Taking a company public is a significant milestone, but avoiding minefields as you navigate through your first year post-IPO is equally important to your company's success. I'm CEO of Talend, a cloud and big data integration company that just celebrated its first anniversary of going public. As I look back at the experience – both pre and post-IPO – I realize the lessons I've learned are similar to those I discovered while rowing crew in college. Here are some of my key takeaways.
Set your own course.
My crew team in college was successful because we ran our own race – we knew that if we got distracted by what the competition was doing or what place we were in, it would destroy our focus and slow the boat. My experience growing Talend has been similar.

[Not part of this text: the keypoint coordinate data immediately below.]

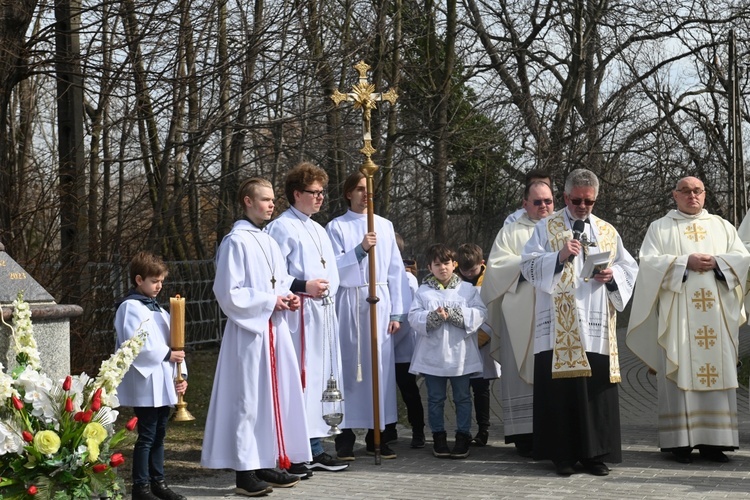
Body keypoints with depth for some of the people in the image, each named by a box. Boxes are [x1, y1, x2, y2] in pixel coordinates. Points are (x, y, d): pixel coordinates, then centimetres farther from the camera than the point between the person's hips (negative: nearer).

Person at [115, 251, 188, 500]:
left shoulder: (157, 308, 18)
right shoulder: (131, 307, -9)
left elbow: (172, 342, 14)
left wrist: (180, 375, 5)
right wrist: (167, 355, -15)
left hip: (163, 384, 8)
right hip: (145, 385, -8)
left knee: (159, 434, 13)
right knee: (146, 436, -5)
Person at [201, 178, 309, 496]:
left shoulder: (269, 242, 15)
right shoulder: (236, 242, -11)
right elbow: (229, 293, -16)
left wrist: (289, 297, 1)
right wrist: (270, 301, -14)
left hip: (273, 330, 8)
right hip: (249, 331, -8)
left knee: (274, 395, 10)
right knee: (249, 399, -4)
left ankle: (266, 464, 19)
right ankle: (245, 471, 2)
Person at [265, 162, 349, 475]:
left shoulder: (318, 230, 20)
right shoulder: (282, 228, -7)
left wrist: (328, 291, 11)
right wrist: (303, 286, -21)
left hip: (323, 313, 9)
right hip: (299, 314, -9)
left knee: (320, 378, 12)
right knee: (299, 381, -8)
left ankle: (315, 448, 20)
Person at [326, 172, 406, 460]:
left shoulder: (385, 226, 12)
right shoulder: (337, 227, 3)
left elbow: (395, 269, 11)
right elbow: (335, 269, -4)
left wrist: (396, 312, 6)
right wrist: (360, 249, -19)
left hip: (379, 301, 3)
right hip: (349, 301, -3)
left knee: (380, 366, 1)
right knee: (348, 366, -4)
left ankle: (376, 435, 8)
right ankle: (345, 437, 1)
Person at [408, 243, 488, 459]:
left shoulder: (468, 289, 5)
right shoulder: (423, 291, 6)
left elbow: (479, 313, -7)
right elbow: (414, 317, -4)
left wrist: (454, 314, -18)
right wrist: (433, 317, -22)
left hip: (461, 354, 0)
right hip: (432, 355, 1)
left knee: (462, 397, 6)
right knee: (435, 398, 8)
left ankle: (463, 436, 15)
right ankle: (438, 436, 17)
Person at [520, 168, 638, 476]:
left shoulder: (607, 231, 16)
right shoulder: (546, 228, 6)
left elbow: (629, 268, 16)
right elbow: (529, 266, -2)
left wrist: (613, 275, -5)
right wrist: (559, 257, -17)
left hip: (597, 327, 3)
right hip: (559, 328, -3)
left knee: (597, 389, 1)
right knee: (561, 388, -4)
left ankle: (595, 453, 8)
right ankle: (562, 454, 3)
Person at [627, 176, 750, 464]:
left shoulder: (723, 226, 16)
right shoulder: (660, 227, 8)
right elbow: (649, 262, -5)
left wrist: (716, 262, -10)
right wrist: (686, 262, -14)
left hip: (716, 313, 3)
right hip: (677, 313, -2)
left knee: (717, 372, -1)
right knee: (679, 373, -6)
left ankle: (713, 440, 1)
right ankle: (680, 441, -5)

When I became CEO, our European-based, fiscally conservative board tasked me with finding a path to cash flow profitability while accelerating growth – all with just $40M. That approach required me to run a very different playbook than the other late-stage startups in Silicon Valley – they were spending like mad and growing for growth's sake. Despite what our competitors were doing, we stayed the course, and when we did go public, it was as a balanced-growth, cash-flow-positive company.
Benchmark your progress.
While not everything that matters can be measured, tracking key performance indicators is a great way to drive progress against goals. While in college, I was the smallest member of my crew, so I had to figure out how to make my body as efficient as possible, pound for pound. I began lifting and recording my weights and reps daily, and then increasing them regularly.
At Talend, I knew we would have to run a tight ship, so we relied on data to measure our progress and fine-tune our strategy. When I joined, I worked with my team to benchmark dozens of our business metrics against some of the industry's most successful IPOs. Eventually, we created more than 200 discrete data points that, to this day, we collect and analyze daily, weekly and monthly. Those data points not only helped guide us to a successful IPO, but I believe they also gave investors greater confidence in our fundamentals.
Leverage team changes to your advantage.
Like any collegiate team, ours changed each year as teammates graduated. Those instances forced our coach to reassess our strengths and weaknesses to determine how he could fill vacancies to the team's advantage.
Unless you've built a company from the ground up, as CEO, you've most likely inherited a board (just as new coaches inherit teams). However, the lead-up to your IPO often provides an opportunity to evaluate whether you've got the right board members for a public company. It pays to have discussions with your current board about the new expectations they'll encounter as a public company board member and their plans post-IPO.
Those honest, open conversations can help you determine how long members might stay on the board and help you create an orderly plan to transition to your new, independent public board. You'll likely find that most of your venture capital investors/board members will want to transition off of the board somewhere around the IPO so they can renew their focus on new, early stage investments. You will also need to add new board members that bring the specific skillsets you will need to go public and to lead the company in its next phase of growth.
Post-IPO can also be a good time to make board changes and create an opportunity to increase your board's diversity. As with hiring employees and forging partnerships, you'll find it easier to attract top-notch board candidates when you're a successful, publicly held company.
Don't overhype your story.
Even though our college crew had a great track record, we didn't publicly tout our successes – our coach was a firm believer that the hype would go to our heads and inflate expectations. I believe many of the recent IPOs that came out to great fanfare and then crashed and burned in subsequent months had overhyped narratives.
During those first days and weeks after your offering, you're balancing on a knife's edge – you have very few shares traded, and many large shareholders haven't yet decided if they are in or out for the long term. If there's a lot of hype around your company, retail traders and speculators could drive your stock price to the moon. And when your valuation eventually comes back down to earth – as it inevitably will – you'll face the very real fallout that comes from large stock swings: deflated morale after the initial euphoria, employees that were hired when the stock was high now realizing that their offer is less valuable than they thought, and an unstable and fickle investor base that comes about when all of your long-term holders sell out at the inflated price.
You can’t manage many of the variables that impact your share price, but you do have the ability to dial your presence and message up or down, ensure that investors understand your story, and keep a laser focus on consistently underpromising and overdelivering.
One year after taking Talend public, I look back at it as one of the greatest experiences of my career thus far – one that was only possible because we had a talented team that was in lockstep with an experienced and supportive board. It's been a huge learning opportunity, and through the things we did well and the things we got wrong, I know I've become a better CEO. I'm looking forward to seeing what the second anniversary of our IPO will bring.